Achieving malaria pre elimination status in 2008, in 2016 the country was certified malaria free by WHO. Sri Lanka’s vulnerability and receptivity to malaria remain high with the persistence of vector mosquitos of the genus Anopheles, and a sporadic influx of imported malaria cases, rendering surveillance a critical requirement. Serology proved to rectify the lost precision of the existing malariometrics over declining numbers of cases, yet requires further validation. This study aimed to validate serology as a marker of malaria transmission intensity and to compare the levels of anti-malarial antibodies in two previously high malaria districts; Hambantota and Kilinochchi. Non-malarious Nuwaraeliya district served as the control site. Indirect ELISA measured seroprevalences against three recombinant marker antigens each from P. vivax and P. falciparum (CSP, MSP1, and AMA1). The control site showed zero seroprevalence against all markers. Based on respondents’ seroprevalence and age, seroconversion rates for test districts were estimated using two reversible catalytic models and the loglikelihood ratio test determined the best data fitting model.
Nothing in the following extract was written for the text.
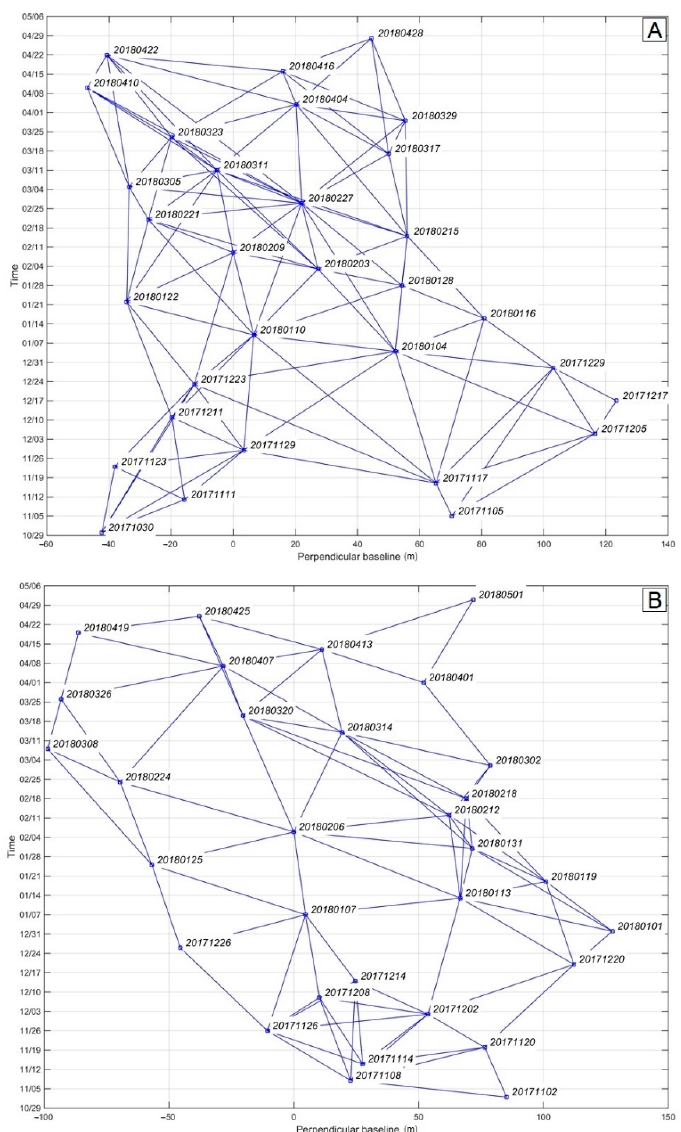
Figure 3. The configuration of interferograms used in the investigation on a time plot, with the perpendicular baseline for Sentinel-1 satellite acquisitions in ascending ( A ) and descending ( B ) mode.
Changes in transmission intensity were identified for the two previous malaria districts, concerning anti MSP1, AMA1, and CSP antibodies, in parallel to both P. vivax and P. falciparum. As per model-1, seroconversion rates of Hambantota and Kilinochchi were 0.0057 and 0.00121, 0.00023 and 0.00049, 0.00064 and 0.00138 and 0.00116 and 0.00127, 0.00004 and 0.00099, 0.00701 and 0.00625 for CSP, MSP1, AMA1 to P. vivax and P. falciparum, respectively. As per Model-2, Past and present seroconversion rates of Hambantota, Kilinochchi of P.vivax were –0.00049 and 0.00038, 1.11604 and 0.00064 for CSP, -0.00005 and 0.00009, 0.02243 and 0.00098 for MSP and 0.20494 and 0.00180, 0.00707 and 0.00050 for AMA1, while those of P. falciparum were 3.41184 and 0.00022, 0.34468 and 0.00127 for CSP, 3.41184 and 0.00022, -0.00123 and 0.00069 for MSP1, -0.00324 and 0.00487, -0.00099 and 0.00109 for AMA1.The likelihood ratio test determined thatModel-1 had the best-fit data (p=1). In conclusion, more recent infections of Kilinochchi in contrast to Hambantota, traced by seroconversion rates, showed the efficacy of serology in estimating malaria transmission intensities under malaria eliminated settings.